奥田民生 インタビュー

ユニコーンでのデビュー以来積み重ねた音楽人としての歴史は、ついに20年を突破! オリジナル・アルバムとしては、実に3年3か月ぶりになる奥田民生の新作『Fantastic OT9』は、そのキャリアに裏打ちされた、重厚な聴き応えが圧巻だ。という深い円熟味を堪能できると同時に、民生作品史上でも一、二を争うアグレッシブさは、年齢を超越した爽快さを感じさせてくれる。この紛れもない痛快作の完成秘話を、媒体各社を招いて昨年12月に開催した“アルバム完成記念試聴会”での質疑応答から紹介しよう。民生らしいユーモアも交えて語った言葉には、今現在の自分自身が奏でるサウンドへの自信があふれていた。
取材・文/道明 利友
『Fantastic OT9』というのは、原田さん(マネージャー)がたぶん紙に書いてたヤツで、“あ、これでいいです”ってパッと決めたヤツだと思います(笑)。
━アルバムタイトルと、ツアータイトルにもした“Fantastic”の由来を教えてさい。
奥田民生:個人的にも今回は、曲作りから録音まで。そしてそのパフォーマンスも含めて非常に自分のなかでも完成度が高くて、“よくできた!”と思いまして(照笑)。レコーディングだと、“こういうイメージで”って、向かっても結果がそうならなかったりとかするのが、徐々にね、そのすき間が埋まっていくんですけども。それが、今回はすごい自分のなかで上手くいって、ウチのスタッフの原田さん(ユニコーン時代からの名マネージャー)と話してるうちに、“素晴らしいじゃないすか!”と。そんな、“素晴らしい9枚目”というような内容のタイトルでもいいんじゃないでしょうかということで…。『Fantastic OT9』というのは、原田さんがたぶん紙に書いてたヤツで、“あ、これでいいです”ってパッと決めたヤツだと思います(笑)。次に『OT10』って出す予定は、別にないんですけども(笑)。
━今回はかなりライブっぽい音になってるのかな、と思ったんですけれども、サウンドを作る上でいちばん意識されたことは?

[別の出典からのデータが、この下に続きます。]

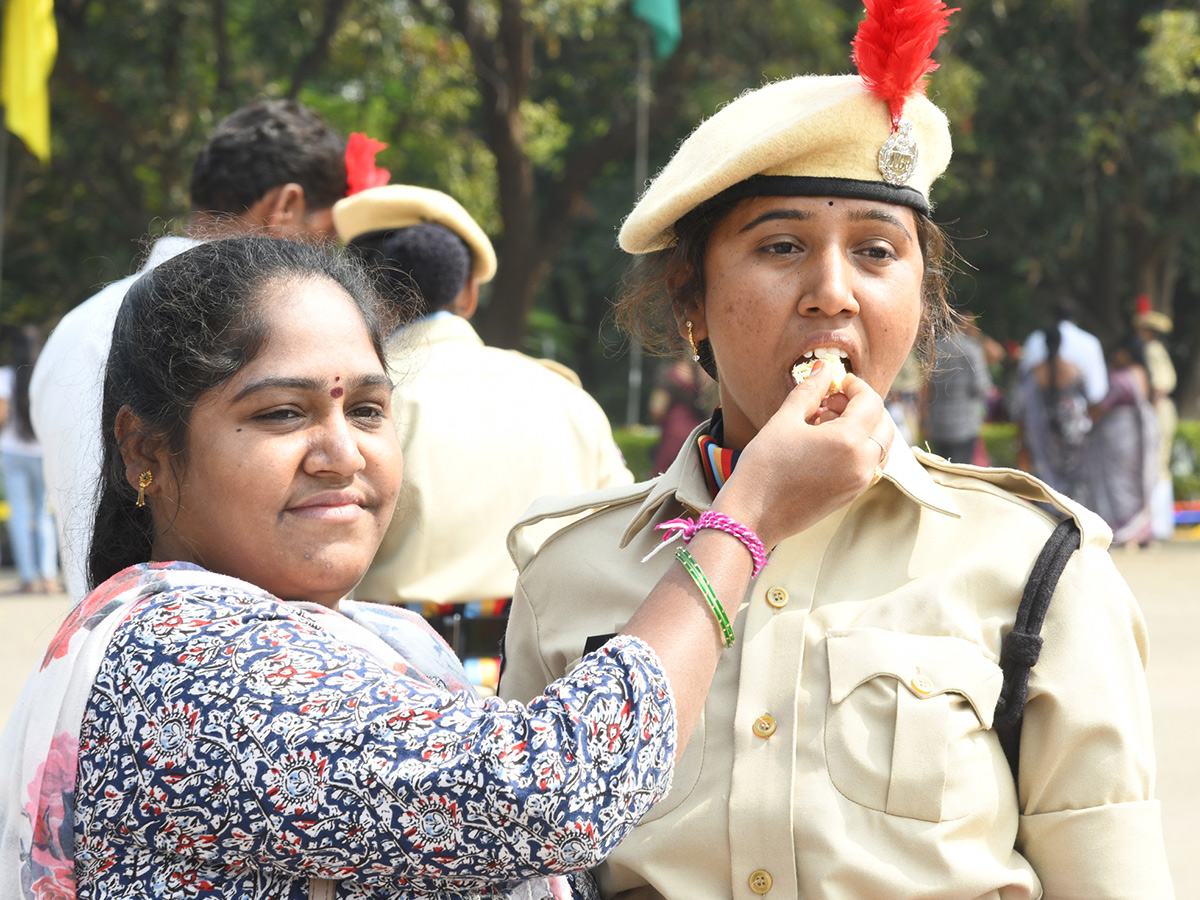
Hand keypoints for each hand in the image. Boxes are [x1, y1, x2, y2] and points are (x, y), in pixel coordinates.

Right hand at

奥田:最近はライブでやることも、曲作りの時点で考えてるんで、あんまりたくさん音は入れるつもりはないし。ギター、ベース、ドラム、キーボードが1個ずつあったとしたら、それで終われるもんなら終わりたいという音。そのぶん、その1個ずつに説得力を持たせたりしなきゃいけないので…。レコーディングっていうと、あとで色々編集したりできるっちゃできるんですけど、なるべくそういうことはやらないように。バーンと演奏した時点で、いいか悪いかっていうやり方に徐々になってきてて、今回はそれが強いですね。